Photo by Dondre Stuetley
The Delaware native and filmmaker behind One-Eyed Rabbit returns to her alma mater, Cab Calloway School of the Arts, to produce a short film.
A New York City filmmaker found inspiration in the hallways of her high school for an upcoming short film.
Maren Lavelle and her partner Mat Steiner formed their production company, One-Eyed Rabbit, in 2019. Their most recent project, Wendy, is a 10-minute short about an imaginative queer eighth-grader trying to build the courage to talk to her secret crush as they rehearse for the school’s production of Romeo & Juliet.
Lavelle, who graduated from Cab Calloway School of the Arts in 2012, returned to her alma mater for the film’s backdrop and casting. After high school, she earned a BFA in acting from Pace University in New York City.
Lavelle relocated to Delaware with her family as she was entering seventh grade and sought out a school that focused on performance arts. While there as a theater student, she also dabbled in vocal work, musical theater and directing.
Later, at Pace, she discovered writing and directing were her strongest passions. The latter allowed Lavelle to take charge of a career in the entertainment industry.
“I have a lot of skills, like keeping a team together and keeping motivation going, and it just kind of clicks into place when I’m directing. …I feel so in my element,” she says.
Her transition from theater direction to film led her to working with Steiner. The original idea for Wendy came when Steiner was working on Thank You Five, an anthology series about stage managers in New York City.
“Typically, when you see content about theater and the stage, you’re focusing on the actor or the director, but we wanted to take the stage manager—who’s one of the hardest-working people in the theater process—out of the shadows…and use that as a vessel for also shining the spotlight on underrepresented folks of different sexual orientations, gender identities and races,” Lavelle explains.
First, she and Steiner partnered on a short inspired by the series Maya but didn’t want to give up on bringing Wendy to life. That led to what Lavelle describes as a “six-month whirlwind” of creating the film.
She connected with Amanda Curry, Cab’s middle-school theater arts teacher, to use the school as her backdrop.

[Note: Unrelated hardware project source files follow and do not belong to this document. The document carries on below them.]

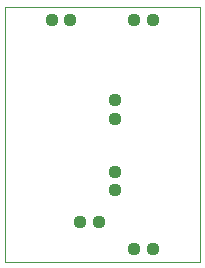
<source format=gbs>
G75*
%MOIN*%
%OFA0B0*%
%FSLAX24Y24*%
%IPPOS*%
%LPD*%
%AMOC8*
5,1,8,0,0,1.08239X$1,22.5*
%
%ADD10C,0.0000*%
%ADD11C,0.0437*%
D10*
X001267Y002517D02*
X001267Y011017D01*
X007767Y011017D01*
X007767Y002517D01*
X001267Y002517D01*
D11*
X003767Y003829D03*
X004392Y003829D03*
X004954Y004892D03*
X004954Y005517D03*
X004954Y007267D03*
X004954Y007892D03*
X005579Y010579D03*
X006204Y010579D03*
X003454Y010579D03*
X002829Y010579D03*
X005579Y002954D03*
X006204Y002954D03*
M02*

</source>
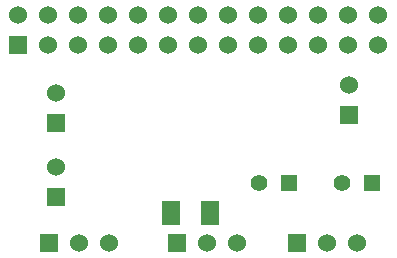
<source format=gbs>
G04 (created by PCBNEW (2013-05-31 BZR 4019)-stable) date 9/28/2014 8:07:40 PM*
%MOIN*%
G04 Gerber Fmt 3.4, Leading zero omitted, Abs format*
%FSLAX34Y34*%
G01*
G70*
G90*
G04 APERTURE LIST*
%ADD10C,0.00590551*%
%ADD11R,0.06X0.06*%
%ADD12C,0.06*%
%ADD13R,0.06X0.08*%
%ADD14R,0.055X0.055*%
%ADD15C,0.055*%
G04 APERTURE END LIST*
G54D10*
G54D11*
X728Y-1917D03*
G54D12*
X728Y-917D03*
X1728Y-1917D03*
X1728Y-917D03*
X2728Y-1917D03*
X2728Y-917D03*
X3728Y-1917D03*
X3728Y-917D03*
X4728Y-1917D03*
X4728Y-917D03*
X5728Y-1917D03*
X5728Y-917D03*
X6728Y-1917D03*
X6728Y-917D03*
X7728Y-1917D03*
X7728Y-917D03*
X8728Y-1917D03*
X8728Y-917D03*
X9728Y-1917D03*
X9728Y-917D03*
X10728Y-1917D03*
X10728Y-917D03*
X11728Y-1917D03*
X11728Y-917D03*
X12728Y-1917D03*
X12728Y-917D03*
G54D11*
X10000Y-8500D03*
G54D12*
X11000Y-8500D03*
X12000Y-8500D03*
G54D11*
X6000Y-8500D03*
G54D12*
X7000Y-8500D03*
X8000Y-8500D03*
G54D11*
X1968Y-4515D03*
G54D12*
X1968Y-3515D03*
G54D11*
X1968Y-6956D03*
G54D12*
X1968Y-5956D03*
G54D11*
X1750Y-8500D03*
G54D12*
X2750Y-8500D03*
X3750Y-8500D03*
G54D11*
X11750Y-4250D03*
G54D12*
X11750Y-3250D03*
G54D13*
X7106Y-7519D03*
X5806Y-7519D03*
G54D14*
X12507Y-6496D03*
G54D15*
X11507Y-6496D03*
G54D14*
X9751Y-6496D03*
G54D15*
X8751Y-6496D03*
M02*

</source>
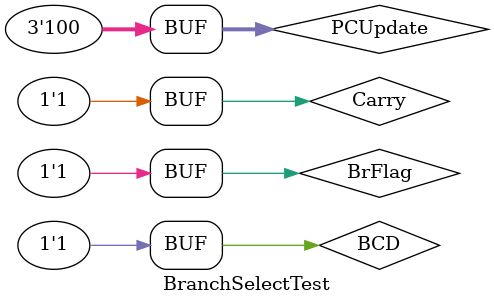
<source format=v>
`timescale 1ns / 1ps


module BranchSelectTest;

	// Inputs
	reg Carry;
	reg BCD;
	reg BrFlag;
	reg [2:0] PCUpdate;

	// Outputs
	wire [1:0] PCSel;

	// Instantiate the Unit Under Test (UUT)
	BranchSelect uut (
		.Carry(Carry), 
		.BCD(BCD), 
		.BrFlag(BrFlag), 
		.PCUpdate(PCUpdate), 
		.PCSel(PCSel)
	);

	initial begin
		// Initialize Inputs
		Carry = 0;
		BCD = 0;
		BrFlag = 0;
		PCUpdate = 0;

		// Wait 100 ns for global reset to finish
		#100;
	end
	
	initial
		begin
		Carry = 1'b0; BCD = 1'b0; BrFlag = 1'b1; PCUpdate = 3'b000;  
		#10; Carry = 1'b0; BCD = 1'b0; BrFlag = 1'b1; PCUpdate = 3'b001;
		#10; Carry = 1'b0; BCD = 1'b0; BrFlag = 1'b1; PCUpdate = 3'b010;
		#10; Carry = 1'b1; BCD = 1'b0; BrFlag = 1'b1; PCUpdate = 3'b010;
		#10; Carry = 1'b0; BCD = 1'b1; BrFlag = 1'b1; PCUpdate = 3'b010;
      	#10; Carry = 1'b1; BCD = 1'b1; BrFlag = 1'b1; PCUpdate = 3'b010;
		#10; Carry = 1'b0; BCD = 1'b0; BrFlag = 1'b1; PCUpdate = 3'b011; 
		#10; Carry = 1'b1; BCD = 1'b1; BrFlag = 1'b1; PCUpdate = 3'b100;
		end
      
endmodule


</source>
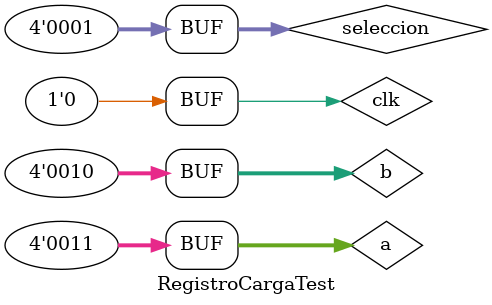
<source format=sv>
module RegistroCargaTest();
	logic clk, rst;
	logic [3:0] a, b, seleccion, salida, flags, seleccion_aux;
	logic [6:0] outDisplay1;
	
	RegistroCargaTop #(.N(4)) rCargaTop(a, b, seleccion, clk,rst, outDisplay1, flags, seleccion_aux);
	
	initial begin
	a = 3;
	b = 2;
	clk = 1; #5; seleccion = 0; #5; clk = 0; #5;
	clk = 1; #5; seleccion = 1; #5; clk = 0; #5;
	clk = 1; #5; seleccion = 3; #5; clk = 0; #5;
	clk = 1; #5; seleccion = 1; #5; clk = 0; #5;
	clk = 1; #5; seleccion = 5; #5; clk = 0; #5;
	clk = 1; #5; seleccion = 1; #5; clk = 0; #5;
	clk = 1; #5; seleccion = 7; #5; clk = 0; #5;
	clk = 1; #5; seleccion = 1; #5; clk = 0; #5;
	clk = 1; #5; seleccion = 9; #5; clk = 0; #5;
	clk = 1; #5; seleccion = 1; #5; clk = 0; #5;
	
	end

endmodule 
</source>
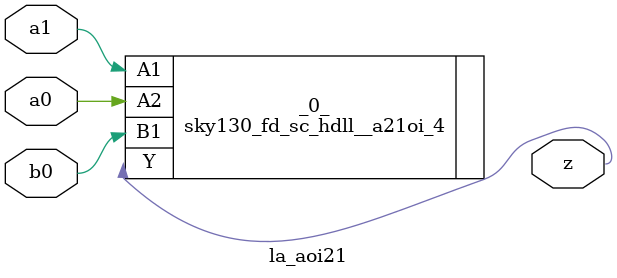
<source format=v>

/* Generated by Yosys 0.44 (git sha1 80ba43d26, g++ 11.4.0-1ubuntu1~22.04 -fPIC -O3) */

(* top =  1  *)
(* src = "generated" *)
module la_aoi21 (
    a0,
    a1,
    b0,
    z
);
  (* src = "generated" *)
  input a0;
  wire a0;
  (* src = "generated" *)
  input a1;
  wire a1;
  (* src = "generated" *)
  input b0;
  wire b0;
  (* src = "generated" *)
  output z;
  wire z;
  sky130_fd_sc_hdll__a21oi_4 _0_ (
      .A1(a1),
      .A2(a0),
      .B1(b0),
      .Y (z)
  );
endmodule

</source>
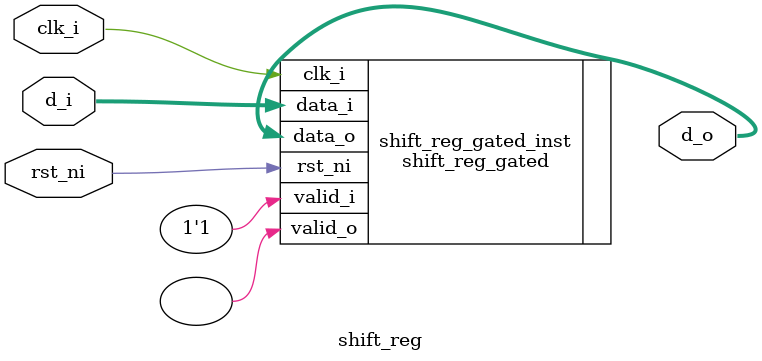
<source format=sv>


// only support: input data in the mode of one by one period
module shift_reg #(
    parameter int unsigned Width = 32'd32  , 
    parameter int unsigned Depth = 1
)(
    input  logic             clk_i  ,    
    input  logic             rst_ni ,   
    input  logic [Width-1:0] d_i    ,
    output logic [Width-1:0] d_o        
);

shift_reg_gated #(
    .Depth(Depth ),
    .Width(Width )
) shift_reg_gated_inst (
    .clk_i  (clk_i ),
    .rst_ni (rst_ni),
    .valid_i(1'b1  ),
    .data_i (d_i   ),
    .valid_o(      ),
    .data_o (d_o   )
);

endmodule
</source>
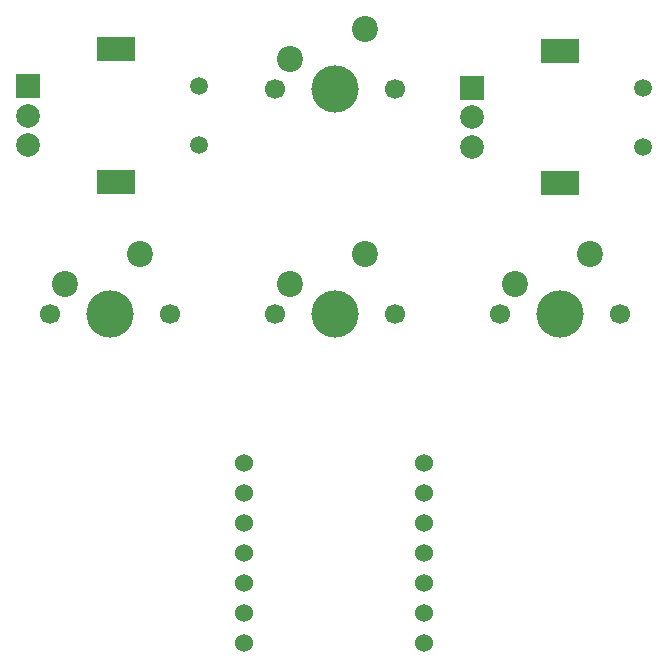
<source format=gbr>
%TF.GenerationSoftware,KiCad,Pcbnew,9.0.3*%
%TF.CreationDate,2025-07-31T03:50:49-04:00*%
%TF.ProjectId,BatPad,42617450-6164-42e6-9b69-6361645f7063,rev?*%
%TF.SameCoordinates,Original*%
%TF.FileFunction,Soldermask,Bot*%
%TF.FilePolarity,Negative*%
%FSLAX46Y46*%
G04 Gerber Fmt 4.6, Leading zero omitted, Abs format (unit mm)*
G04 Created by KiCad (PCBNEW 9.0.3) date 2025-07-31 03:50:49*
%MOMM*%
%LPD*%
G01*
G04 APERTURE LIST*
%ADD10C,1.700000*%
%ADD11C,4.000000*%
%ADD12C,2.200000*%
%ADD13C,1.500000*%
%ADD14R,2.000000X2.000000*%
%ADD15C,2.000000*%
%ADD16R,3.200000X2.000000*%
%ADD17C,1.524000*%
G04 APERTURE END LIST*
D10*
%TO.C,SW4*%
X42853750Y-9921875D03*
D11*
X47933750Y-9921875D03*
D10*
X53013750Y-9921875D03*
D12*
X50473750Y-4841875D03*
X44123750Y-7381875D03*
%TD*%
D10*
%TO.C,SW2*%
X42840000Y-29000000D03*
D11*
X47920000Y-29000000D03*
D10*
X53000000Y-29000000D03*
D12*
X50460000Y-23920000D03*
X44110000Y-26460000D03*
%TD*%
D13*
%TO.C,SW6*%
X36433750Y-9696875D03*
X36433750Y-14696875D03*
D14*
X21933750Y-9696875D03*
D15*
X21933750Y-14696875D03*
X21933750Y-12196875D03*
D16*
X29433750Y-6596875D03*
X29433750Y-17796875D03*
%TD*%
D13*
%TO.C,SW5*%
X74008750Y-9831250D03*
X74008750Y-14831250D03*
D14*
X59508750Y-9831250D03*
D15*
X59508750Y-14831250D03*
X59508750Y-12331250D03*
D16*
X67008750Y-6731250D03*
X67008750Y-17931250D03*
%TD*%
D10*
%TO.C,SW3*%
X61923750Y-29000000D03*
D11*
X67003750Y-29000000D03*
D10*
X72083750Y-29000000D03*
D12*
X69543750Y-23920000D03*
X63193750Y-26460000D03*
%TD*%
D10*
%TO.C,SW1*%
X23793750Y-29000000D03*
D11*
X28873750Y-29000000D03*
D10*
X33953750Y-29000000D03*
D12*
X31413750Y-23920000D03*
X25063750Y-26460000D03*
%TD*%
D17*
%TO.C,U1*%
X55502756Y-56860625D03*
X55502756Y-54320625D03*
X55502756Y-51780625D03*
X55502756Y-49240625D03*
X55502756Y-46700625D03*
X55502756Y-44160625D03*
X55502756Y-41620625D03*
X40262756Y-41620625D03*
X40262756Y-44160625D03*
X40262756Y-46700625D03*
X40262756Y-49240625D03*
X40262756Y-51780625D03*
X40262756Y-54320625D03*
X40262756Y-56860625D03*
%TD*%
M02*

</source>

After the eighth-grade audition workshop, they cast Ava Ramey as Wendy, and Lexie Rubincan as her crush, Cassie.
To mentor students in the same position Lavelle was a decade ago was a full-circle moment for Lavelle.
“Being able to work with them and create a film that I think is going to be beautiful and touching and fun and remarkable…it was crazy and wild and one of the best weekends of my life,” she says.
Wendy is currently in post-production, and Lavelle hopes the film will wrap sometime this fall. She plans to hold a private screening and Q&A with the students at Cab.
Afterward, Lavelle and Steiner will take the film on the festival circuit, hoping to create a longer film or a project with the similar essence.